DATASET ENTRIES ▸
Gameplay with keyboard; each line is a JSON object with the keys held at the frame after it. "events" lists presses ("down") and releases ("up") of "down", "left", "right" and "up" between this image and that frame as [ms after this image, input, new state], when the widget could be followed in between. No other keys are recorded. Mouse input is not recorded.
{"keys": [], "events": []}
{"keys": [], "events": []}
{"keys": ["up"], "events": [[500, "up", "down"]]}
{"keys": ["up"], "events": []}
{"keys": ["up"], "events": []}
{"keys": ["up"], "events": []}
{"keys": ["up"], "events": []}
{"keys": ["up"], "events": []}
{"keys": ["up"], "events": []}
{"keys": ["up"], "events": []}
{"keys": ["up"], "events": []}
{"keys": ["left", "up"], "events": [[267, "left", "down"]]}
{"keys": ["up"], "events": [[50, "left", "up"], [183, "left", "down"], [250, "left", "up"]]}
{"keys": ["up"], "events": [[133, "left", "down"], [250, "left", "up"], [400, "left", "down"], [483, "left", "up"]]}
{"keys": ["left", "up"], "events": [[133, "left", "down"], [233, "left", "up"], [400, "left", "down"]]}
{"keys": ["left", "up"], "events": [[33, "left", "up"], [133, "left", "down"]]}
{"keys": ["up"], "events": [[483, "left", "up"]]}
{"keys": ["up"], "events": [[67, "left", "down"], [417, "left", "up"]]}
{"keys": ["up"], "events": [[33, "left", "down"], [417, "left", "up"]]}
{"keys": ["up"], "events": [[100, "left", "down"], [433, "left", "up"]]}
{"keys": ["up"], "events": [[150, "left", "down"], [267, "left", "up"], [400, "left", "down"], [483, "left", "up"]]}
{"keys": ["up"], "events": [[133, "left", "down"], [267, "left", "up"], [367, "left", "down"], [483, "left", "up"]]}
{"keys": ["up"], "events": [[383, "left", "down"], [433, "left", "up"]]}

ACTIVITY ▸ The entries are to be duplicated exactly, with nothing changed.

RESPONSE ▸
Gameplay with keyboard; each line is a JSON object with the keys held at the frame after it. "events" lists presses ("down") and releases ("up") of "down", "left", "right" and "up" between this image and that frame as [ms after this image, input, new state], when the widget could be followed in between. No other keys are recorded. Mouse input is not recorded.
{"keys": [], "events": []}
{"keys": [], "events": []}
{"keys": ["up"], "events": [[500, "up", "down"]]}
{"keys": ["up"], "events": []}
{"keys": ["up"], "events": []}
{"keys": ["up"], "events": []}
{"keys": ["up"], "events": []}
{"keys": ["up"], "events": []}
{"keys": ["up"], "events": []}
{"keys": ["up"], "events": []}
{"keys": ["up"], "events": []}
{"keys": ["left", "up"], "events": [[267, "left", "down"]]}
{"keys": ["up"], "events": [[50, "left", "up"], [183, "left", "down"], [250, "left", "up"]]}
{"keys": ["up"], "events": [[133, "left", "down"], [250, "left", "up"], [400, "left", "down"], [483, "left", "up"]]}
{"keys": ["left", "up"], "events": [[133, "left", "down"], [233, "left", "up"], [400, "left", "down"]]}
{"keys": ["left", "up"], "events": [[33, "left", "up"], [133, "left", "down"]]}
{"keys": ["up"], "events": [[483, "left", "up"]]}
{"keys": ["up"], "events": [[67, "left", "down"], [417, "left", "up"]]}
{"keys": ["up"], "events": [[33, "left", "down"], [417, "left", "up"]]}
{"keys": ["up"], "events": [[100, "left", "down"], [433, "left", "up"]]}
{"keys": ["up"], "events": [[150, "left", "down"], [267, "left", "up"], [400, "left", "down"], [483, "left", "up"]]}
{"keys": ["up"], "events": [[133, "left", "down"], [267, "left", "up"], [367, "left", "down"], [483, "left", "up"]]}
{"keys": ["up"], "events": [[383, "left", "down"], [433, "left", "up"]]}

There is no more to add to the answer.